Oui tout à fait. Cette légèreté dans les propos etle vocabulaire utilisé traduit un manque de considération par rapport à la fonction et par rapport même à des gens qu’on a élus. Et cela traduit aussi le fait que le recrutement se fait n’importe comment. Ce sont des personnalités qui n’ont aucune compétence et qui sont dans ces positions parce qu’ils soutiennent une personne. Donc, ils ne sont pas mus par l’attachement à une idéologie, à des valeurs morales, et à une éthique. A l’APR, il n’y a aucune idéologie, aucune référence permettant de cristalliser les mobilisations autour de cet enjeu-là. Ce qui fait que les gens viennent de façon volontaire rien que pour accéder à des positions de pouvoir. Et ceux qui sont aujourd’hui concernés malheureusement par ce discours-là, cette violence verbale, sont dans le même cas. S’il y avait une unité autour d’un projet, d’une idéologie, on aurait dépassé ces contradictions de personnes. Parce que ce qui les lie serait plus fort que ce qui les différencie. Mais on n’assiste pas à cela aujourd’hui malheureusement. On influence et on est dans des réseaux pour se rapprocher du leader pour pouvoir obtenir des positions. Lesquelles positions contribuent justement à leur ascension sociale et économique de par leur proximité du pouvoir. Donc, c’est ça la conception qu’on a au sein de ces formations. Dans les vraies démocraties, on s’engage politiquement pour soutenir les positions du leader pour avoir un sens élevé de l’Etat, de la responsabilité et être au service des citoyens. Mais si on regarde ce qui passe actuellement, il est évident que les citoyens sont désabusés. Ces gens ternissent l’image des hommes politiques. En effet, dans un contexte particulier de lutte contre la pandémie, on note la guéguerre au sein du parti présidentiel pour des histoires de positionnement ou de redistribution de ressources ou de rivalités de personnes.

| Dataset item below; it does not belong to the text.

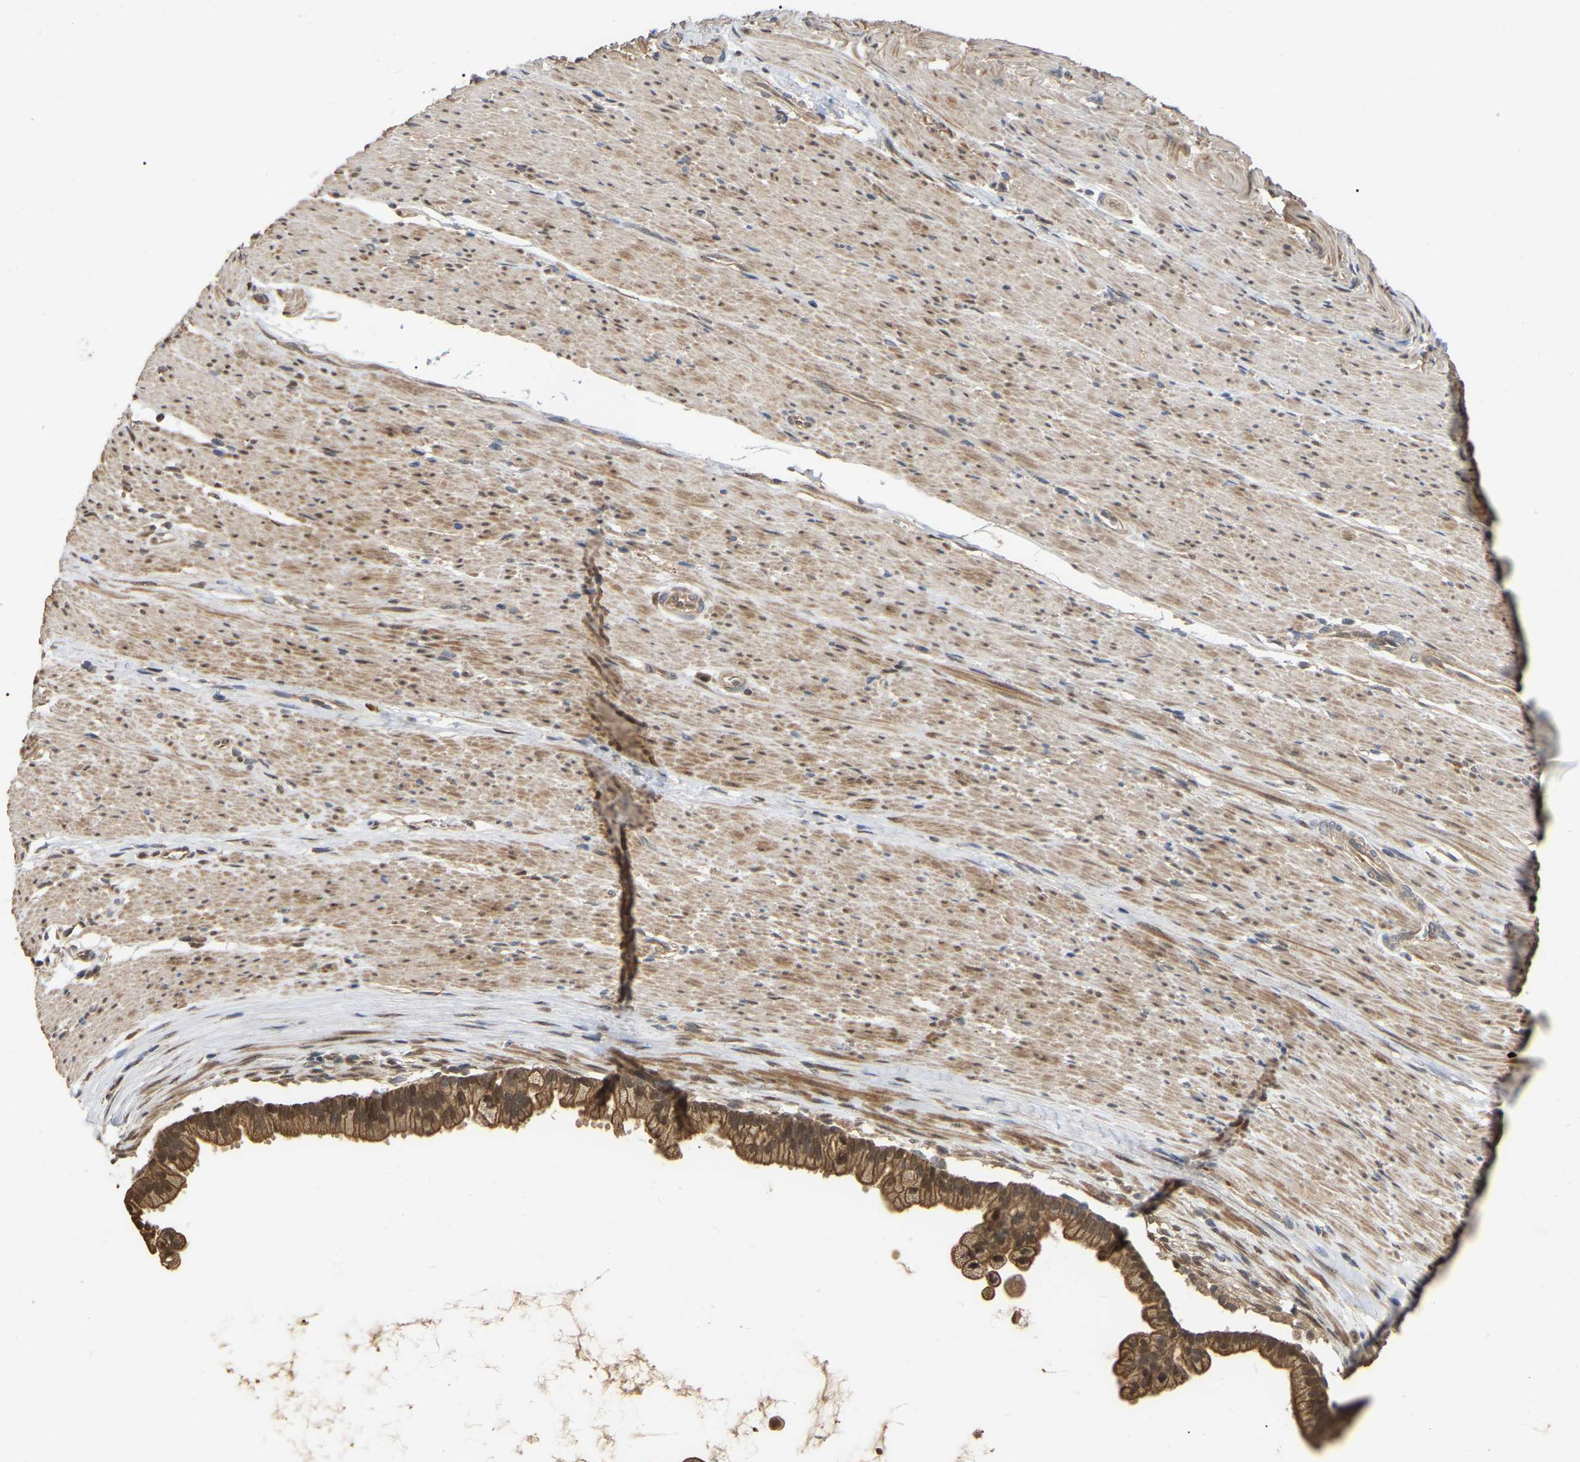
{"staining": {"intensity": "moderate", "quantity": ">75%", "location": "cytoplasmic/membranous,nuclear"}, "tissue": "pancreatic cancer", "cell_type": "Tumor cells", "image_type": "cancer", "snomed": [{"axis": "morphology", "description": "Adenocarcinoma, NOS"}, {"axis": "topography", "description": "Pancreas"}], "caption": "An immunohistochemistry histopathology image of neoplastic tissue is shown. Protein staining in brown highlights moderate cytoplasmic/membranous and nuclear positivity in pancreatic cancer within tumor cells.", "gene": "FAM219A", "patient": {"sex": "male", "age": 69}}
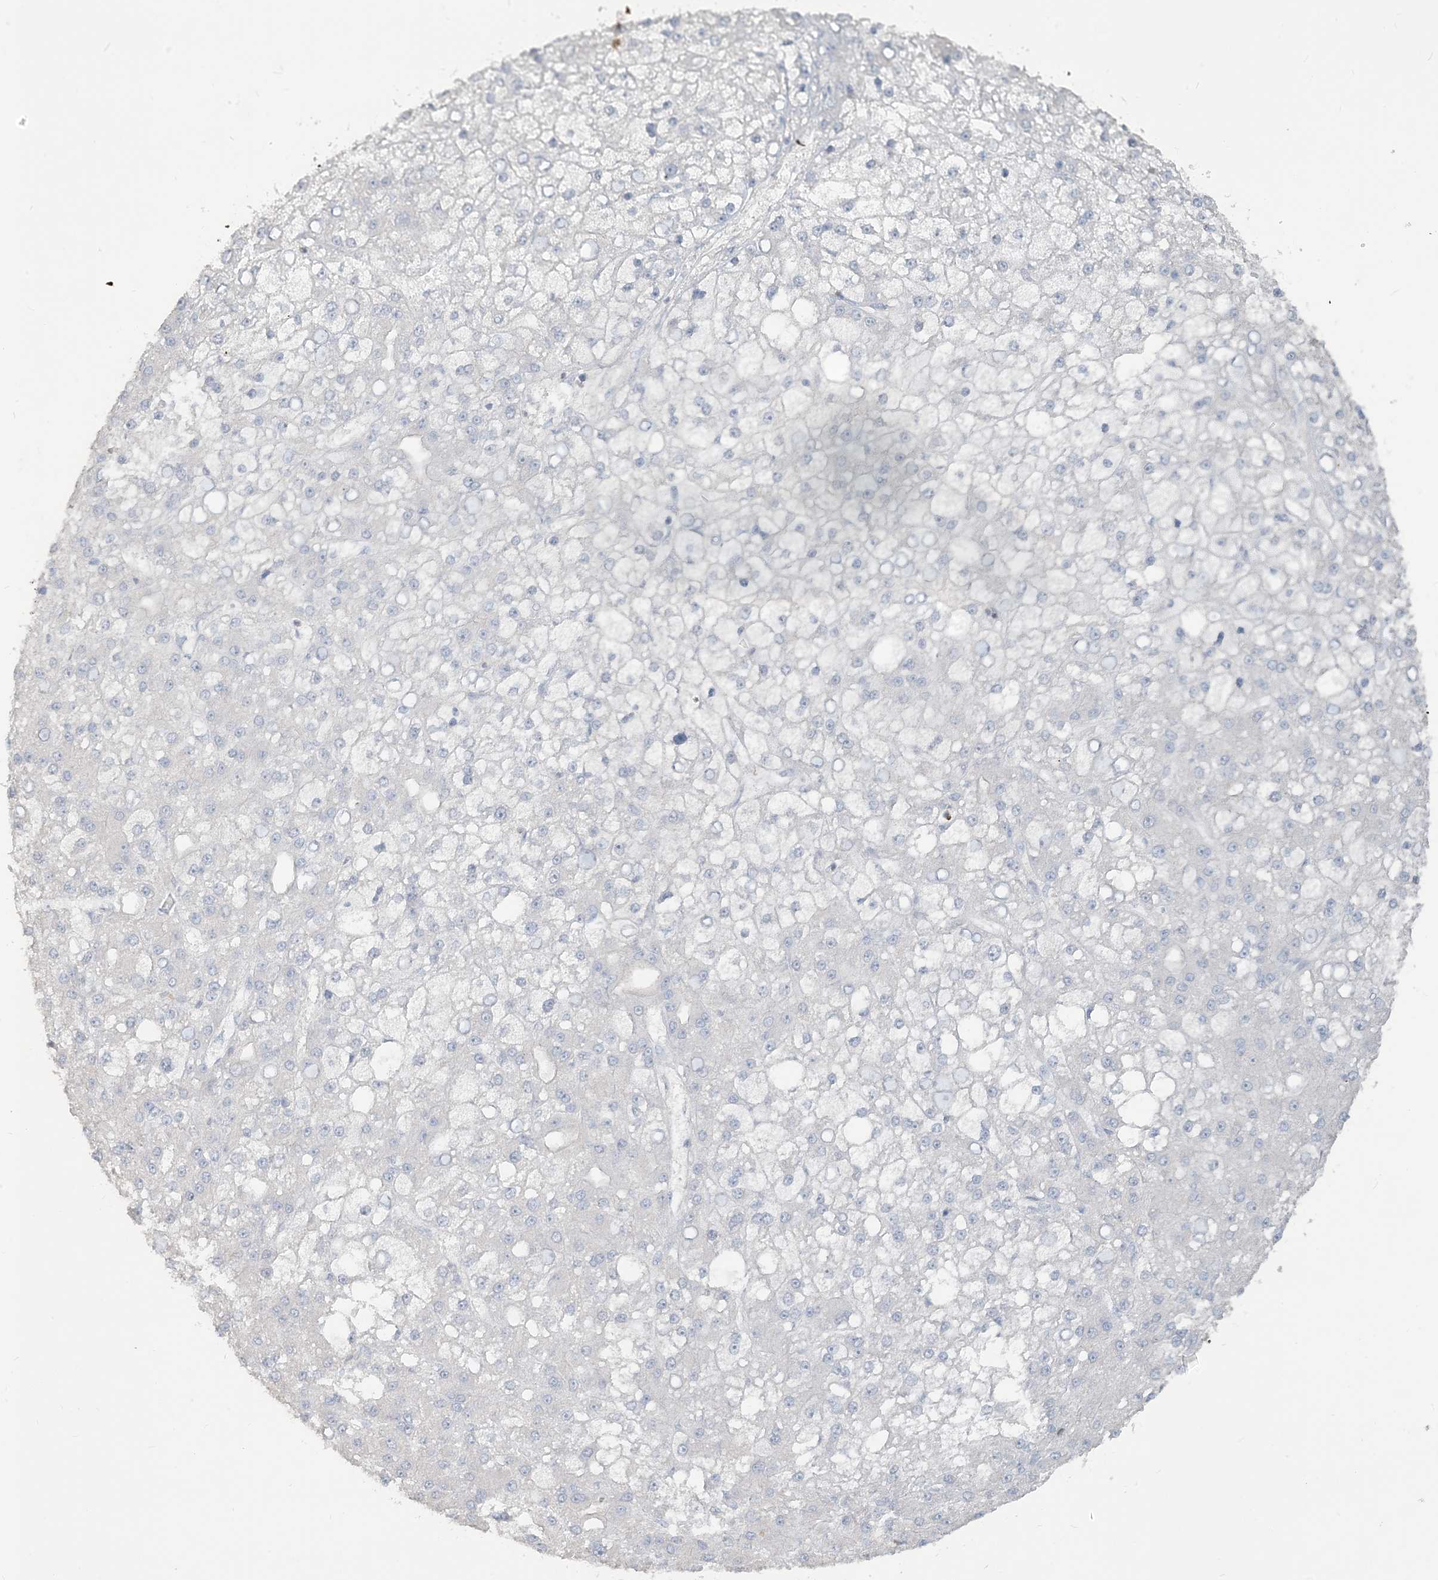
{"staining": {"intensity": "negative", "quantity": "none", "location": "none"}, "tissue": "liver cancer", "cell_type": "Tumor cells", "image_type": "cancer", "snomed": [{"axis": "morphology", "description": "Carcinoma, Hepatocellular, NOS"}, {"axis": "topography", "description": "Liver"}], "caption": "A micrograph of human liver cancer is negative for staining in tumor cells.", "gene": "NPHS2", "patient": {"sex": "male", "age": 67}}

Au-delà des insultes, Moustapha Cissé Lo a fait des révélations de taille sur la gouvernance et la gestion de certains projets. Ne devrait-il pas y avoir une auto saisine du Procureur pour éclairer certaines choses ?

Normalement, c’est ce qui devrait se faire dans un Etat où il y a une vraie séparation des pouvoirs. Mais généralement ici, malheureusement, le Procureur agit sur instruction. Il y a une confusion des rôles. Et il n’y a pas une vraie séparation des pouvoirs dans sa pratique. C’est l’Exécutif qui influence le Judicaire. Et c’est un peu problématique, dans ce cas précis, qu’il y ait une auto saisine du procureur de la République. Peut-être que cela pourrait se faire. Mais en temps normal, dans un Etat démocratique, quand on tient ces propos, le lendemain, vous êtes convoqués par la Justice pour en savoir davantage sur ce que vous dites, la véracité des propos et les preuves pour faire de telles allégations. Mais ici, on est dans un contexte où la séparation des pouvoirs est un peu difficile à réaliser. Et il est très rare qu’il y ait cette saisine de la Justice pour pouvoir tirer au clair les propos de Moustapha Cissé Lo. Mais peut-être que cela pourrait se faire. On ne sait jamais. De toute façon, on verra quelles sont les positions des uns et des autres ; est-ce qu’il y a vraiment une volonté de clarifier les choses et d’éviter de telles exagérations, de telles dérives verbales qui n’augurent pas un bon avenir du politique dans ces formations. Tout dépendra de la volonté des uns et des autres, soit de clarifier le jeu, soit de tourner la page et de penser à autre chose.